Folder, La Galerie, Noisy-le-sec, Paris avril 2010 A perte de vue

A premier abord, les photographies que Corina Bezzola donne à voir dans l’exposition Ausblicke / perspectives semblent indiquer une orientation radicalement nouvelle dans son travail artistique. Ces paysages, pour la plupart urbains, paraissent en effet bien éloignés des interventions formelles au ruban adhésif – ou autres matériaux « pauvres » - aux moyens desquelles Bezzola souligne certaines lignes architectoniques d’un espace pour mieux se jouer de son interprétation première. La perception du lieu glisse alors subrepticement hors de l’ordre de l’évidence, et Bezzola contraint le spectateur à réinterpréter la totalité de l’espace dans lequel il est entré, en tentant de poursuivre les perspectives marquées par l’artiste. Un ajout, souvent léger, suffit à provoquer une perte de repère, appelant immédiatement à combler ce vide, à reconstruire l’espace.
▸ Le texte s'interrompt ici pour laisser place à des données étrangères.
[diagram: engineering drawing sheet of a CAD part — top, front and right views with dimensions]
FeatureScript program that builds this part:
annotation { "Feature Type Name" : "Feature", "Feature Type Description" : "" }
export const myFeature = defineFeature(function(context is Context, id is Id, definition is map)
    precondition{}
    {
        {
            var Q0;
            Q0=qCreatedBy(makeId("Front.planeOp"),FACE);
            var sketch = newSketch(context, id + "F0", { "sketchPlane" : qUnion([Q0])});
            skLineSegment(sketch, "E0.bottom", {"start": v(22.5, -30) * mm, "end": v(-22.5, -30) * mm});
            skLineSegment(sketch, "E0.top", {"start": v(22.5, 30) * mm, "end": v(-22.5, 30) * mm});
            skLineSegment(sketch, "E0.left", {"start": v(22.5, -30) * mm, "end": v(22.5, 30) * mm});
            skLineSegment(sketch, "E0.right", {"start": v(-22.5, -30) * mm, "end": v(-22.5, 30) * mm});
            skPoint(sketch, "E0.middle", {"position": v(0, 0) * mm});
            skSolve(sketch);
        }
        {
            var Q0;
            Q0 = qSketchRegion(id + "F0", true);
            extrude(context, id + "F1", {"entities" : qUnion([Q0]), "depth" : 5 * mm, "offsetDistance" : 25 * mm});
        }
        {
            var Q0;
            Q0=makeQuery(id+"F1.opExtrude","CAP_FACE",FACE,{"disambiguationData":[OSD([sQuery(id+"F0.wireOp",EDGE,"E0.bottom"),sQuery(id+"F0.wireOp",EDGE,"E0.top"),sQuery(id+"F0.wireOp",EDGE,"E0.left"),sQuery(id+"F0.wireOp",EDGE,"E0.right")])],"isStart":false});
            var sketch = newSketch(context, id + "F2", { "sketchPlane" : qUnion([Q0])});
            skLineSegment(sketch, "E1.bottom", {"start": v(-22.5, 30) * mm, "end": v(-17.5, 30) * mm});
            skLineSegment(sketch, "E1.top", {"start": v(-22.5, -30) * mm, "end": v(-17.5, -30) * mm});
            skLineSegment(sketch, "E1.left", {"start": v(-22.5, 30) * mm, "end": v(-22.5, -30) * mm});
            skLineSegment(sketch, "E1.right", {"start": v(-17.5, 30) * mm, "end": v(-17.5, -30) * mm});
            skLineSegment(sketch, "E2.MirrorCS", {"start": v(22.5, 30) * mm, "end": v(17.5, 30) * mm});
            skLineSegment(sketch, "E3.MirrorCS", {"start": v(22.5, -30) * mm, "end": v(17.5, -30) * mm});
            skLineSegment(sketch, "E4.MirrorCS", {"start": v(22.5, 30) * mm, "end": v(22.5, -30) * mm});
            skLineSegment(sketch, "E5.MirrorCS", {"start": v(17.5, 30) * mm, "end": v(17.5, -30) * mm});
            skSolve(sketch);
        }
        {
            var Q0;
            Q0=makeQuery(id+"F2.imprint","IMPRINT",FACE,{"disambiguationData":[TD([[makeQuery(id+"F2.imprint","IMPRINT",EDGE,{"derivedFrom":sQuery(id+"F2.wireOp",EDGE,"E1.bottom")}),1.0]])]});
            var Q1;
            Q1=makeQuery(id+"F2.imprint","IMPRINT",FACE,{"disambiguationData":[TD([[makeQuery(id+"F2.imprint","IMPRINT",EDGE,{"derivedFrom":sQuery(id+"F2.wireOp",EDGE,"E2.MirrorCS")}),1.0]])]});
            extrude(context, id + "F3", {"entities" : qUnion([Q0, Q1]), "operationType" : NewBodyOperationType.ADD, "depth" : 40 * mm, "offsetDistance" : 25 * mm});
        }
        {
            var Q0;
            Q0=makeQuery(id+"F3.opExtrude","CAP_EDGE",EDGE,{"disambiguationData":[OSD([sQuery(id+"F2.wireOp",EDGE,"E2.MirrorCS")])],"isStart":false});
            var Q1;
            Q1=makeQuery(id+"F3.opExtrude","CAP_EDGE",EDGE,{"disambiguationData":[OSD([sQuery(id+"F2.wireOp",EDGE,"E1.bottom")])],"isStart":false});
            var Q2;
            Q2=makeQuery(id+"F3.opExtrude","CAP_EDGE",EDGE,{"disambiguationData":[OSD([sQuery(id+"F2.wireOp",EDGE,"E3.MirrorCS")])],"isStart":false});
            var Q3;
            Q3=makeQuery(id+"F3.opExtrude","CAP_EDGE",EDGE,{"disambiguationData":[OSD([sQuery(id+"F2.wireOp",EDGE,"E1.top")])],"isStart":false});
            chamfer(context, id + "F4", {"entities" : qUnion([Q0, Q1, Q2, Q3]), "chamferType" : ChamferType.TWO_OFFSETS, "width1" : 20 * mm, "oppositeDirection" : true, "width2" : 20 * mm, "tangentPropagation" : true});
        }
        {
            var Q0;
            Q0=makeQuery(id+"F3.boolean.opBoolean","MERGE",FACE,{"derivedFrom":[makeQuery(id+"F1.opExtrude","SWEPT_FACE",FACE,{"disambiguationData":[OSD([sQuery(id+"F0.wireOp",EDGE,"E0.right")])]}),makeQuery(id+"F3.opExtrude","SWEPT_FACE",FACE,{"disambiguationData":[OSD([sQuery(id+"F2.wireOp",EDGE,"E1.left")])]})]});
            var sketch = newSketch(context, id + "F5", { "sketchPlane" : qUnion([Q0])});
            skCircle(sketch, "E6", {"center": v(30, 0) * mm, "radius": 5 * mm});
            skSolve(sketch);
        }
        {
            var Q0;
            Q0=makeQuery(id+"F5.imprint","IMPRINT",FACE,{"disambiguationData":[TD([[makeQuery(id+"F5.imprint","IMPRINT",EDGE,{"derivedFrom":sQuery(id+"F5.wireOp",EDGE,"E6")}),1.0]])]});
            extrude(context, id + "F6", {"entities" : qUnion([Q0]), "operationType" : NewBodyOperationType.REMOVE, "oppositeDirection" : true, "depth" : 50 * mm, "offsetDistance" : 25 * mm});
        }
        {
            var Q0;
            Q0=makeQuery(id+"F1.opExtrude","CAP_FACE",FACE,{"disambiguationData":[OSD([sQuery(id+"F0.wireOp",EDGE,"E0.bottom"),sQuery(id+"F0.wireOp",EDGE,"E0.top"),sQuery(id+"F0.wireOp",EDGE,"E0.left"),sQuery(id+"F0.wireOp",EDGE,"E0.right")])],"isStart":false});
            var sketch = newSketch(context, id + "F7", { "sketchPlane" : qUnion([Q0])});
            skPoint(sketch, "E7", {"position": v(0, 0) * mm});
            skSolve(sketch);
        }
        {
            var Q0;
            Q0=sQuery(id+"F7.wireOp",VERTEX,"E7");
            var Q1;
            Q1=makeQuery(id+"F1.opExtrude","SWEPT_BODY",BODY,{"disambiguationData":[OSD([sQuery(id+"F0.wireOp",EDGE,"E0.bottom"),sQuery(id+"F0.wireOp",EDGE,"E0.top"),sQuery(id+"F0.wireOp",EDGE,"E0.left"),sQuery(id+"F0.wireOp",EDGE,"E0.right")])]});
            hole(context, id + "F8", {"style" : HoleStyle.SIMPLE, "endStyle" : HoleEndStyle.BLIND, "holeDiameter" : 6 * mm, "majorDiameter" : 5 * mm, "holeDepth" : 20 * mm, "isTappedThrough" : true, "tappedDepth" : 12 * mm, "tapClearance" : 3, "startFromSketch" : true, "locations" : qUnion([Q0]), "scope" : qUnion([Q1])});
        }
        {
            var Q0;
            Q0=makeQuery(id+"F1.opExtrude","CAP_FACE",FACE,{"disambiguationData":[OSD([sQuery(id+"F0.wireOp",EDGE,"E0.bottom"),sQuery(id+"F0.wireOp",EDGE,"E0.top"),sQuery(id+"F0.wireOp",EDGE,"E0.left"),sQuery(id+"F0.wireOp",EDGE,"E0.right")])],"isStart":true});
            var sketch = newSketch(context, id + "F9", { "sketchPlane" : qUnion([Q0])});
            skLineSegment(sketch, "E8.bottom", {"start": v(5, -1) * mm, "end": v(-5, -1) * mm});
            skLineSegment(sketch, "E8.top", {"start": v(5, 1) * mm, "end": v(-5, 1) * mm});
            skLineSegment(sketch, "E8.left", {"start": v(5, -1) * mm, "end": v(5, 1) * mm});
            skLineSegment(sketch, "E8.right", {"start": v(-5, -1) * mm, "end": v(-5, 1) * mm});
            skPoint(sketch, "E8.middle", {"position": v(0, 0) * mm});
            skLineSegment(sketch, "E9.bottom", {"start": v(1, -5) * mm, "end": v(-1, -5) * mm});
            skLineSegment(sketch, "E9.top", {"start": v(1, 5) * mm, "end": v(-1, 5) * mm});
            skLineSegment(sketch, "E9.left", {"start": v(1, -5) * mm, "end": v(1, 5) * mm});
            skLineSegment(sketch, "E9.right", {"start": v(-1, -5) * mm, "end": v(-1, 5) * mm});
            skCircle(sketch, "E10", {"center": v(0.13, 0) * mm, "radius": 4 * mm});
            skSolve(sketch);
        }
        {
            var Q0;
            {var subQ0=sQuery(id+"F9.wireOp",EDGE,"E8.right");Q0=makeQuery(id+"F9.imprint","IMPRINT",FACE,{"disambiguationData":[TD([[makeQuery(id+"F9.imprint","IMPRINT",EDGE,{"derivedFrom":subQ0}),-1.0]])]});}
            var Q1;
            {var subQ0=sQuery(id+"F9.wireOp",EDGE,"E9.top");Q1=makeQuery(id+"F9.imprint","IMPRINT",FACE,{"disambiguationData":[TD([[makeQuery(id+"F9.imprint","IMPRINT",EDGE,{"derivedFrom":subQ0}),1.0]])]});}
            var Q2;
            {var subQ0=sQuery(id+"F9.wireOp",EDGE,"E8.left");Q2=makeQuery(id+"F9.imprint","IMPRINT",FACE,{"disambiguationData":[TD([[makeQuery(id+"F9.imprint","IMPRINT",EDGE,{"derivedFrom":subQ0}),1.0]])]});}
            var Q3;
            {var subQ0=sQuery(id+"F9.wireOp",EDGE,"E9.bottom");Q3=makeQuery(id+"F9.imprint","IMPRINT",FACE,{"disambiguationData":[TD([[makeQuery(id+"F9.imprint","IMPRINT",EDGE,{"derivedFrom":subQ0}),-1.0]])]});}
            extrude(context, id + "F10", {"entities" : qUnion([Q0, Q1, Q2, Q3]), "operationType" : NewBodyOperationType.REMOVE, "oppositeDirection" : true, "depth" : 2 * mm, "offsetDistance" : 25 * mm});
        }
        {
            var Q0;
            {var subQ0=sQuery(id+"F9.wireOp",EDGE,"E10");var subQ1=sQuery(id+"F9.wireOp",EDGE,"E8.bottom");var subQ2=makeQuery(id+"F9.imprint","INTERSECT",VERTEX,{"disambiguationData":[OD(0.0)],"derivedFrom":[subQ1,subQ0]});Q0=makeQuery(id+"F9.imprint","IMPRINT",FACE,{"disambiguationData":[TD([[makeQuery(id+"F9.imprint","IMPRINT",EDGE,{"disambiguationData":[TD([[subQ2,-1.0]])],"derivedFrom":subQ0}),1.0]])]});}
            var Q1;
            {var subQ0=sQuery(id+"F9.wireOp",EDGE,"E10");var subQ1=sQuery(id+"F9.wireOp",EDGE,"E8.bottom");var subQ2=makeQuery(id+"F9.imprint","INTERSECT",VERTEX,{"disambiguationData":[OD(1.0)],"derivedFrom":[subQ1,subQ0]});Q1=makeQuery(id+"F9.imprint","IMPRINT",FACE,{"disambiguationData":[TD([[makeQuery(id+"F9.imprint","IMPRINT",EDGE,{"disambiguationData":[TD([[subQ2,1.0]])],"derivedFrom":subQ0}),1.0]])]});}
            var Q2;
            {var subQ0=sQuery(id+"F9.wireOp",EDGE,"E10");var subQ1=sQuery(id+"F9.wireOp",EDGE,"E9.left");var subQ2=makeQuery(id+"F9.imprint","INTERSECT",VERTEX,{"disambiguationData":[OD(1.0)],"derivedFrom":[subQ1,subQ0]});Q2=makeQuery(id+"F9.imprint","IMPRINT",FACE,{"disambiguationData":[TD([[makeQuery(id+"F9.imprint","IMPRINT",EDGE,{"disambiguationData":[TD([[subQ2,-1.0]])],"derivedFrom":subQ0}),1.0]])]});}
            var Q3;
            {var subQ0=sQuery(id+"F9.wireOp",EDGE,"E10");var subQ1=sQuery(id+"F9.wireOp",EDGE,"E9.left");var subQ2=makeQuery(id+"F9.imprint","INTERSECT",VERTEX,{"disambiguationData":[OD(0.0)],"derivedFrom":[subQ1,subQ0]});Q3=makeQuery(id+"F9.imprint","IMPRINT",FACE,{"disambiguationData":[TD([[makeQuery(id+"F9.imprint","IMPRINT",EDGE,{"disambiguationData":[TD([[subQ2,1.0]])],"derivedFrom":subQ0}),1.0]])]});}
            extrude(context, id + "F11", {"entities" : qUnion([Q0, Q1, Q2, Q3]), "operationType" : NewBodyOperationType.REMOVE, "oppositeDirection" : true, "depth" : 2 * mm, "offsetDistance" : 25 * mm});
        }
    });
La série de photos Ausblicke vient de fait prolonger la réflexion sur la perception et l’interprétation d’un lieu donné. En l’occurrence, Bezzola montre des vues prises depuis des intérieurs de collectionneurs. Elle a porté son objectif sur ce que l’on voit à travers les fenêtres de ces amateurs d’art, c’est-à-dire juste à côté de ce qu’on est supposé regarder lorsqu’on visite un espace d’exposition. En attirant ainsi notre regard hors des points de convergences « naturelles » que constituent les œuvres, Bezzola ajoute une couche quasi schizophrénique à cette interrogation puisque qu’elle le fait précisément au moyen d’une œuvre. Elle met ainsi en perspective tant le regard que l’on porte sur ce qui nous est donné à voir que le statut de ce qui doit être vu.

Pour parvenir à montrer ce qu’un collectionneur voit depuis ses fenêtres, faut-il encore avoir accès à son intérieur, ce qui, dans certains cas, relève du défi. Pour Bezzola, parvenir à rencontrer le collectionneur, faire sa connaissance et le convaincre de sa démarche, fait entièrement partie du processus créatif. Les relations avec le propriétaire, ses réactions, sa personnalité vont influer sur la prise de vue qui permettra en quelque sorte d’en capturer la personnalité pour mieux en déconstruire l’image. Si la photo résultante se retrouvait sur les murs de ce même collectionneur, elle lui offrirait sans doute un miroir déformant dont le reflet se laisserait plus difficilement embrasser du regard qu’il n’y paraissait à première vue.